Backup Lifecycle Management (BLM): An Overview for MSPs and VARs
Backup Lifecycle Management doesn’t receive much hype, but BLM is an integral part of how small businesses and enterprises backup, recover and restore data. While it might seem obvious, the data critical to business operations does not need to be treated the same as that which is not critical. With BLM, data is managed for long-term archiving and automated searching/restoration.
This is where the method of storing data in the cloud becomes more important – managing information based on how important it is to a business can save money when it comes to cloud storage and backup.
Aligning the cost of backup with the value of data ensures that less important information gets relegated to lower cost, lower performance devices. BLM works by categorizing data into two different types: Active and inactive data.
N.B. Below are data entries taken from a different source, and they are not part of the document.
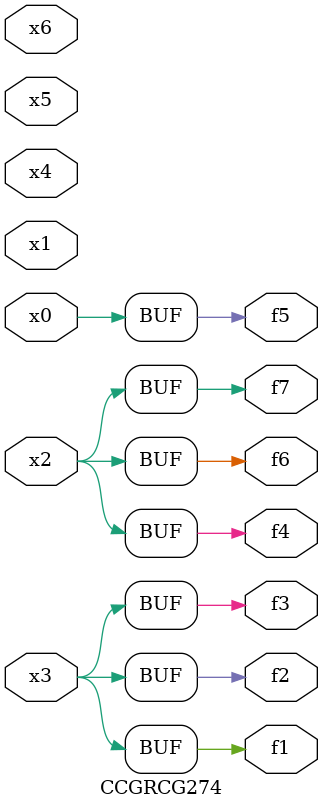
<source format=v>
module CCGRCG274(
	input x0, x1, x2, x3, x4, x5, x6,
	output f1, f2, f3, f4, f5, f6, f7
);
	assign f1 = x3;
	assign f2 = x3;
	assign f3 = x3;
	assign f4 = x2;
	assign f5 = x0;
	assign f6 = x2;
	assign f7 = x2;
endmodule

</source>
- Active data is information that a business needs to stay operational. It’s understood as information that is critical to run an efficient business.
- Inactive data is defined as information no longer needed to keep the business up and going. With new low-cost technologies for archiving data, including cloud storage, enterprises no longer need to be concerned about being unable to retrieve information from tapes or microfilm.
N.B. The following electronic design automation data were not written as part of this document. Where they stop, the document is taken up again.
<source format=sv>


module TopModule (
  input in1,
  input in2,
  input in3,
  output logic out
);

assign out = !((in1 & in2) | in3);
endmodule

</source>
As information moves from being ‘active’ to ‘inactive’, it’s also moved through a tiered storage system, where higher priority data is stored on higher performance, more expensive devices. Inactive data is relegated to lower-cost, lower-performance devices for storage.
This is the most important aspect to how data is efficiently and effectively managed. What’s essential is understanding how information is used, and how long it needs to be retained. Using this information, companies can develop strategies to manage data (ie. A plan for how it’s to be stored) and minimize the cost of storing it.
For highly regulated industries, such as health care or certain service professions, such as legal or accounting firms, BLM can take on a new meaning when backup up in the cloud. Often the extra layers of legislation governing businesses in these industries change the rules for how long and where companies can backup data in the cloud.
It’s important to note that Backup Lifecycle Management is not a product, but a comprehensive approach to managing an organization’s data. For any business, it’s important to be able to define the policies governing how data is stored, at what point data becomes less operationally critical and when to automatically transfer data to tiered storage. Using this approach will decrease operating expenses, increase revenues, and manage corporate risk by distinguishing between the performance requirements of mission-critical applications, the rapid growth of reference data, and volumes of long-term archive data.